I made a framework for negotiating software deals. It's made of 9 categories of questions you answer from your point of view first, and research possible answers from your negotiating partner's POV.
This defines your scope. Answers fit one of three groups:
- Ones you care about, that you will fight for
- Irrelevant to you, which you can give up in negotiations
- Issues relevant to both parties - these are going to be the main issue of your negotiations.
Here are the points that should be covered during negotiations:
1. Terms of payment
- Will the client pay anything in advance?
- If so, what’s the size of the advance?
- When will the advance be due?
- How much time passes until you issue an invoice?
- What events trigger issuing an invoice? (first of the month, after the deal is signed, when the project is ready?)
- When will the main payment be due?
- Are you going to add interest (and how much?) for exceeding the due date of advance/main payment?
- When should you deliver the service/product?
- What if there’s no contact with the client after finishing the project and before reception? It’s seen as delivered after 5 days with no reply?

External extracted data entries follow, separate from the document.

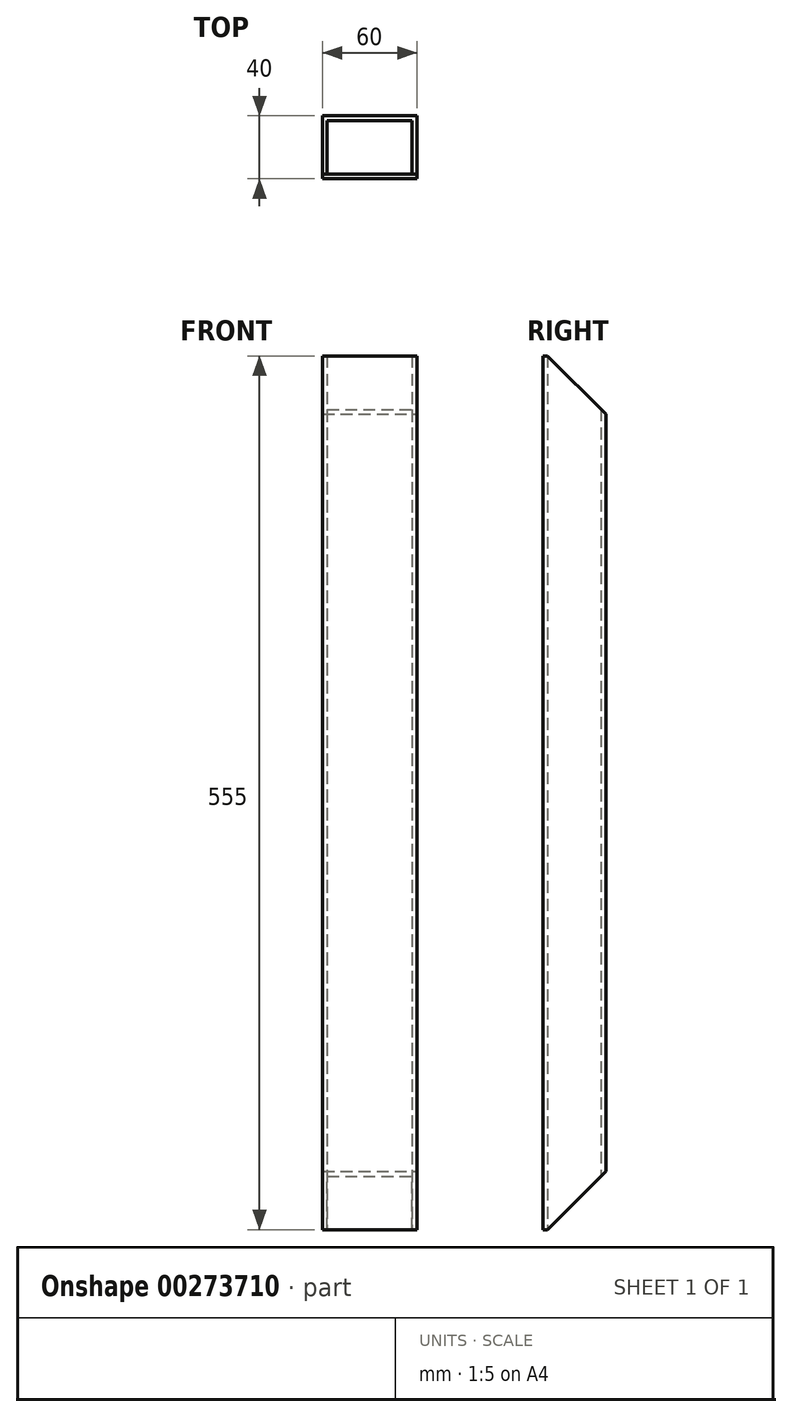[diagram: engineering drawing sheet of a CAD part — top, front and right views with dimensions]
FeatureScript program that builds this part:
annotation { "Feature Type Name" : "Feature", "Feature Type Description" : "" }
export const myFeature = defineFeature(function(context is Context, id is Id, definition is map)
    precondition{}
    {
        {
            var Q0;
            Q0=qCreatedBy(makeId("Top.planeOp"),FACE);
            var sketch = newSketch(context, id + "F0", { "sketchPlane" : qUnion([Q0])});
            skLineSegment(sketch, "E0.bottom", {"start": v(30, 20) * mm, "end": v(-30, 20) * mm});
            skLineSegment(sketch, "E0.top", {"start": v(30, -20) * mm, "end": v(-30, -20) * mm});
            skLineSegment(sketch, "E0.left", {"start": v(30, 20) * mm, "end": v(30, -20) * mm});
            skLineSegment(sketch, "E0.right", {"start": v(-30, 20) * mm, "end": v(-30, -20) * mm});
            skPoint(sketch, "E0.middle", {"position": v(0, 0) * mm});
            skLineSegment(sketch, "E1.bottom", {"start": v(27, 17) * mm, "end": v(-27, 17) * mm});
            skLineSegment(sketch, "E1.top", {"start": v(27, -17) * mm, "end": v(-27, -17) * mm});
            skLineSegment(sketch, "E1.left", {"start": v(27, 17) * mm, "end": v(27, -17) * mm});
            skLineSegment(sketch, "E1.right", {"start": v(-27, 17) * mm, "end": v(-27, -17) * mm});
            skSolve(sketch);
        }
        {
            var Q0;
            Q0=makeQuery(id+"F0.imprint","IMPRINT",FACE,{"disambiguationData":[TD([[makeQuery(id+"F0.imprint","IMPRINT",EDGE,{"derivedFrom":sQuery(id+"F0.wireOp",EDGE,"E0.bottom")}),1.0]])]});
            extrude(context, id + "F1", {"entities" : qUnion([Q0]), "depth" : 555 * mm});
        }
        {
            var Q0;
            Q0=makeQuery(id+"F1.opExtrude","SWEPT_FACE",FACE,{"disambiguationData":[OSD([sQuery(id+"F0.wireOp",EDGE,"E0.left")])]});
            var sketch = newSketch(context, id + "F2", { "sketchPlane" : qUnion([Q0])});
            skPoint(sketch, "E2", {"position": v(20, 518) * mm});
            skPoint(sketch, "E3", {"position": v(-17, 555) * mm});
            skLineSegment(sketch, "E4", {"start": v(-17, 555) * mm, "end": v(20, 518) * mm});
            skLineSegment(sketch, "E5", {"start": v(20, 555) * mm, "end": v(20, 518) * mm});
            skLineSegment(sketch, "E6", {"start": v(20, 555) * mm, "end": v(-17, 555) * mm});
            skPoint(sketch, "E7", {"position": v(-17, 0) * mm});
            skLineSegment(sketch, "E8", {"start": v(20, 0) * mm, "end": v(-17, 0) * mm});
            skPoint(sketch, "E9", {"position": v(20, 37) * mm});
            skLineSegment(sketch, "E10", {"start": v(-17, 0) * mm, "end": v(20, 37) * mm});
            skLineSegment(sketch, "E11", {"start": v(20, 0) * mm, "end": v(20, 37) * mm});
            skSolve(sketch);
        }
        {
            var Q0;
            Q0 = qSketchRegion(id + "F2", true);
            var Q1;
            Q1=makeQuery(id+"F2.imprint","IMPRINT",FACE,{"disambiguationData":[TD([[makeQuery(id+"F2.imprint","IMPRINT",EDGE,{"derivedFrom":sQuery(id+"F2.wireOp",EDGE,"E4")}),1.0]])]});
            extrude(context, id + "F3", {"entities" : qUnion([Q0, Q1]), "operationType" : NewBodyOperationType.REMOVE, "oppositeDirection" : true, "depth" : 60 * mm});
        }
        {
            var Q0;
            Q0=makeQuery(id+"F2.imprint","IMPRINT",FACE,{"disambiguationData":[TD([[makeQuery(id+"F2.imprint","IMPRINT",EDGE,{"derivedFrom":sQuery(id+"F2.wireOp",EDGE,"E8")}),-1.0]])]});
            extrude(context, id + "F4", {"entities" : qUnion([Q0]), "operationType" : NewBodyOperationType.REMOVE, "oppositeDirection" : true, "depth" : 60 * mm});
        }
    });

- Are there going to be penalties for missing deadlines?
- Which deadlines? How big the penalty? How will it be invoiced?
2. Price
- Fixed price? (payment for the whole project)
- Time and materials price? (payment for costs and hours spent on a project)
- What currency will be used to settle the payment?
- How much will they actually have to pay you?
3. Range and additional services
- What is the full range of services you can offer?
- Partial reception or full reception?
- Are you going to offer additional services?
- Will they be included in the price, or paid for separately?
- What additional services can you offer?
- Are you going to offer a framework agreement for additional hours?
- If not – what if additional hours will be necessary?
- Should additional hours be at a preferential price?
- What technologies / methodologies are going to be used in your process?
4. General issues
- What should be the localization of a lawsuit, if there is one?
- Based on which country’s law will it be processed?
- Is there a limit to potential claims? If yes, what is it?
- Will the client finance the deal through outside financing, like VC (venture capital) money, leasing or European Union funds?
- Who is granted the copyright to the final product?
- Are there 3rd parties involved? What are their obligations?
5. Warantee, servicing
- Will you offer a time period in which you’ll provide fixes for any bugs?
- If you are, how fast will you fix them?
- For how long are you going to offer a warantee?
- What’s the range of the fixes you offer?
- Will you use an SLA?
6. Client obligations
- Should they pay for a developer’s time, if the client is running late for a meeting?
- What does the client deliver before and during the project?
- Is the project deadline extended if the client doesn’t deliver resources on time?
7. Maintenance
- Is it going to be necessary?
- How much time should be set aside for it?
- What’s the length of the maintenance deal?
- What’s the hourly payment rate?
8. Additional benefits
- I’ll be more willing to give a discount, if you buy 3 things instead of 1.” Based on what they buy, will you give a discount?
- If not a discount, maybe offer more value at the same price? (eg. throw in a few hours of training)
- In exchange for prefential terms, could the client referr you to other, similar companies?
- Can you brag about the deal with a case study or press note?
- Can you count on a testimonial or references?
- Are they up for cross-promotion (a webinar/special event?) (for instance, two polish start-ups – Prowly (PR app) and iTaxi (kinda polish Uber), did a campaign together where they offered free courses around Warsaw for PR specialists, during which Prowly’s app was presented)
9. Other
- Does the client pay for the time devoted to communicate?
- Do they settle any potential costs of transportation and hotels?
- What tools with both sides use to communicate and measure/document the progress?
Once you know your answers, you're 100% prepared to negotiate. Having clear priorities is an important part of proper negotiating.